The trust gap that needs to be addressed is between the following:

  1.  An authorization server that is being asked to grant an access token for the protected resource to the requesting client application that is presenting the signed JWTs.
  2.  The IdP/AuthNAuthority that is vouching for the attributes and identities of the requesting parties.

In HEART, so far, all we have is a recommendation to use client-credentials-only mode (more or less) and “lawyer up” the agreements to establish trust. My limited experience with Direct Trust supporters has persuaded me  that such legal agreements are real barriers to interoperability, perhaps worse than mere technical complications. Bilateral, custom agreements, thrashed out between the (N-1) other organizations that are covered entities in the world, would essentially be cost-prohibitive and just isn’t going to happen very soon.

Now it is true, as Eve Maler mentioned on the call, that Direct Trust is a club and there are some dues, but it is a PKI infrastructure-- potentially avaiable to all covered entities— that provides a basis for PKIX style checking of the JWT issuer’s signature. That said, the trust checks can become routine, with at most a few extended key usage values to indicate special restrictions or permissions. The policy checks will probably still need to be ironed out but with “purpose of use” values and personal identities for the occasion of access, the auditing and security requirements are within reach of being satisfied for FHIR API resources.

For those missing having user password credentials as is customary in the “real” OAuth2 scenarios (google doc like), they are still there but only need maintenance on the requesting side of things (the identity provider’s ldap valult). The resource server’s trusted authorization server does not have to worry about setting up accounts for the 300 million users (times O number of organizations’ client apps).

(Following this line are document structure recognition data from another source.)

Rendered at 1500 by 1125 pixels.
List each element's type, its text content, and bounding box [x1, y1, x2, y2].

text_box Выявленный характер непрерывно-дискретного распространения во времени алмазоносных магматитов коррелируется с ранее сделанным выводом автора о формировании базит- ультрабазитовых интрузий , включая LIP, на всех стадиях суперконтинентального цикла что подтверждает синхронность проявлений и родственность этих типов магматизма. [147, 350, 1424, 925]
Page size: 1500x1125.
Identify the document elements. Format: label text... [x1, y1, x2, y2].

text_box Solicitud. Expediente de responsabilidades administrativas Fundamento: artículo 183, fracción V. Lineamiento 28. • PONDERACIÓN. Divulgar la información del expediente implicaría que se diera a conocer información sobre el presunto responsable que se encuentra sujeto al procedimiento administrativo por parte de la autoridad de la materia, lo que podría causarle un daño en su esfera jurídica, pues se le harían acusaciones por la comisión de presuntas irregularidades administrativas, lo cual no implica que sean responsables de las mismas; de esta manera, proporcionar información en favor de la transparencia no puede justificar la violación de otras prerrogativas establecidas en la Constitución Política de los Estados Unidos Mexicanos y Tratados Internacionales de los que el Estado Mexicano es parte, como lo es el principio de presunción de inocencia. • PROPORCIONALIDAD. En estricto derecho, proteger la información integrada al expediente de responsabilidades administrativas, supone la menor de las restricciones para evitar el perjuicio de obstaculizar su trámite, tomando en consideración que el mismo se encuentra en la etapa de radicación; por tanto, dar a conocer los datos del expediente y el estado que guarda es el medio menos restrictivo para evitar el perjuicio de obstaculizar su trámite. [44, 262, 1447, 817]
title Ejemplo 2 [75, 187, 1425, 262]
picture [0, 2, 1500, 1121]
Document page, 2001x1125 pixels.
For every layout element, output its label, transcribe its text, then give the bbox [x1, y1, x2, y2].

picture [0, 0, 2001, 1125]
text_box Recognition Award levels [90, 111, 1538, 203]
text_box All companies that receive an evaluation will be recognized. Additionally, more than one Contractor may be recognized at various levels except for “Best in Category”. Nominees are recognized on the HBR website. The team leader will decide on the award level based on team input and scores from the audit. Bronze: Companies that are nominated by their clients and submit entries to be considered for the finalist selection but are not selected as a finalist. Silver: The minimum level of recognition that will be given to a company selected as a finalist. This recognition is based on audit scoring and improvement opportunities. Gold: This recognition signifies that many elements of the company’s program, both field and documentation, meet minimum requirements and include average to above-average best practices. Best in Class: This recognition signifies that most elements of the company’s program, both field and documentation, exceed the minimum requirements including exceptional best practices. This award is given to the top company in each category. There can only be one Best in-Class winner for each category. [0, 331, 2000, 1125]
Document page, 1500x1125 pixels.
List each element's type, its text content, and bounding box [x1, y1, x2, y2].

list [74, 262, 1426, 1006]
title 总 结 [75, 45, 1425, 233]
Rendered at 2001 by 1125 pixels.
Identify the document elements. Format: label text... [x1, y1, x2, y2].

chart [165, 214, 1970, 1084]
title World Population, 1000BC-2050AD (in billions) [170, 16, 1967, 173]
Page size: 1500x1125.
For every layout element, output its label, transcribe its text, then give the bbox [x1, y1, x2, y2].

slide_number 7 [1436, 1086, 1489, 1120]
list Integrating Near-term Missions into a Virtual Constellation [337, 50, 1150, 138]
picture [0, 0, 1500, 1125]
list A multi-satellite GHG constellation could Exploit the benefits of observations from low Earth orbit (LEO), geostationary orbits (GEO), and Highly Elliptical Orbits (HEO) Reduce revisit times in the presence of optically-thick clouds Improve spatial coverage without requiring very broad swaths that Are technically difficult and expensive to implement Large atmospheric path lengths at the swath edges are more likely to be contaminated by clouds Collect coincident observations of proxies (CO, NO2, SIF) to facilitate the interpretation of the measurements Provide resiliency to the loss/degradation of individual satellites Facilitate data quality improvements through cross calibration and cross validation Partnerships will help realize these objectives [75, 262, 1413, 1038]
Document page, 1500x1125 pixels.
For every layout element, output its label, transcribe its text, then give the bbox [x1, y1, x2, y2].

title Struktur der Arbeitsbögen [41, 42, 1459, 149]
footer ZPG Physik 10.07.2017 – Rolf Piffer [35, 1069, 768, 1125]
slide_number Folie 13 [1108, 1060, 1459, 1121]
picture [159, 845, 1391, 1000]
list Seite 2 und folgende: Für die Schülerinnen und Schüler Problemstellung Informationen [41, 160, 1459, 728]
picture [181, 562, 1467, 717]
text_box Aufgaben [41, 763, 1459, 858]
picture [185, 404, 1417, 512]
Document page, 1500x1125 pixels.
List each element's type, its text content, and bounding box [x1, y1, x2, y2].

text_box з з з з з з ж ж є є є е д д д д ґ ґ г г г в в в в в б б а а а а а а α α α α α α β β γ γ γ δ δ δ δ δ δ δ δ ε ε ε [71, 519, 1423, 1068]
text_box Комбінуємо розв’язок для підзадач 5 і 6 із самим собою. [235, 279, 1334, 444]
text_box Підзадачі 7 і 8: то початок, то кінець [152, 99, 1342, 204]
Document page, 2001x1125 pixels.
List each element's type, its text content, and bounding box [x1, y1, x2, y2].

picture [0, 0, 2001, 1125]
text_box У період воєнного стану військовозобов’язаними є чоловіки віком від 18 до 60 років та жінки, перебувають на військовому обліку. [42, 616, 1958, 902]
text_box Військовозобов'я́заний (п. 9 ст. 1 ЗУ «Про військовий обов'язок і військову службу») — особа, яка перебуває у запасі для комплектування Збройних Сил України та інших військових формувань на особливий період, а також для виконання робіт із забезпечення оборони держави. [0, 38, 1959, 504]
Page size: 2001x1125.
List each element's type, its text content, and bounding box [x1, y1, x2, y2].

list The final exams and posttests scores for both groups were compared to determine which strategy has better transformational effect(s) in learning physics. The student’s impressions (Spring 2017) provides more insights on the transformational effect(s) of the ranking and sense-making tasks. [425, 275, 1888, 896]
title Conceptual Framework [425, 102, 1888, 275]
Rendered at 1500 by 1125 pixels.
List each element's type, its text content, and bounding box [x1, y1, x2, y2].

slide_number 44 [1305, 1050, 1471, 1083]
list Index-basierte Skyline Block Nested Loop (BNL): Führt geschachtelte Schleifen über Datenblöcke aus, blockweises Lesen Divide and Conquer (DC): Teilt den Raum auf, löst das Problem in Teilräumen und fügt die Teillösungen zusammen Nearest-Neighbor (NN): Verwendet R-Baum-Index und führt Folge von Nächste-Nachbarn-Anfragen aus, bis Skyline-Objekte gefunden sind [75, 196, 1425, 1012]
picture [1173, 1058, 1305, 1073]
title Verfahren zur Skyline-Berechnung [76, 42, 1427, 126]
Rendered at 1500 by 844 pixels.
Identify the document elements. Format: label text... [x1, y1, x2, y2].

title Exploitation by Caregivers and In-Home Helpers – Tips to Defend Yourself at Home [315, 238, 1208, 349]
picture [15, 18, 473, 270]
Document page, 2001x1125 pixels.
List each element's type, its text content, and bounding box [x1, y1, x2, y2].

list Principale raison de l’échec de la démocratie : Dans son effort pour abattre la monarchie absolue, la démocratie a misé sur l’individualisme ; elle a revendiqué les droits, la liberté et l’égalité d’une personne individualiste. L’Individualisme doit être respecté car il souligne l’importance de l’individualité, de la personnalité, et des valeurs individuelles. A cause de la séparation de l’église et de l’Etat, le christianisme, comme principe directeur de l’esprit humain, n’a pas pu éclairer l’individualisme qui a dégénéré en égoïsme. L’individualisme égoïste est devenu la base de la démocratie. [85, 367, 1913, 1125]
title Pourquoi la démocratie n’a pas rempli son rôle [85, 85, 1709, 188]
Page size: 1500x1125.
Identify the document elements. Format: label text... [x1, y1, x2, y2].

In the spirit of point 4 above, I think that some division of labor is in order between SMART and HEART, especially on harmonizing the parts that HEART is going to be uniquely well-situated to handle (patient-centric UMA controlled delegation kinds of things) with the parts that SMART and the Argonauts seem to be much more realistic about -- in terms of both the expense and rat hole-like  agreement delays prevalent in the upper 2 BLT layers.

As far as an action item, I think that the OAuth2 profile that HEART is working on should be opened up to alllow HEART cross organizational (misleadingly called “EHR to EHR”) procedures instead of being limited to the lawyer-intensive client-credentials only mode. Leveraging PKI solutions for the trust problem for these scenarios is not only an available solution, it is probably one that will need to be maintained in co-existence with FHIR API, just as email server and clients have survived in an age of browsers and mobile apps.

Josh continues:

"5. There are clearly some places where today's SMART/Argonaut specifications differ from HEART in arbitrary ways. And we should work to close those gaps ASAP. (We understand pretty well what those places are.) But if you compare #3 and #4, it seems inevitable that there will be some principled (rather than arbitrary) differences, and those are harder to reconcile (without waiting for the future to arrive)."

I am hoping that I have at least gestured at one place where we can reconcile the approaches and neither stifle HEART disruptive innovations nor SMART continuous improvements.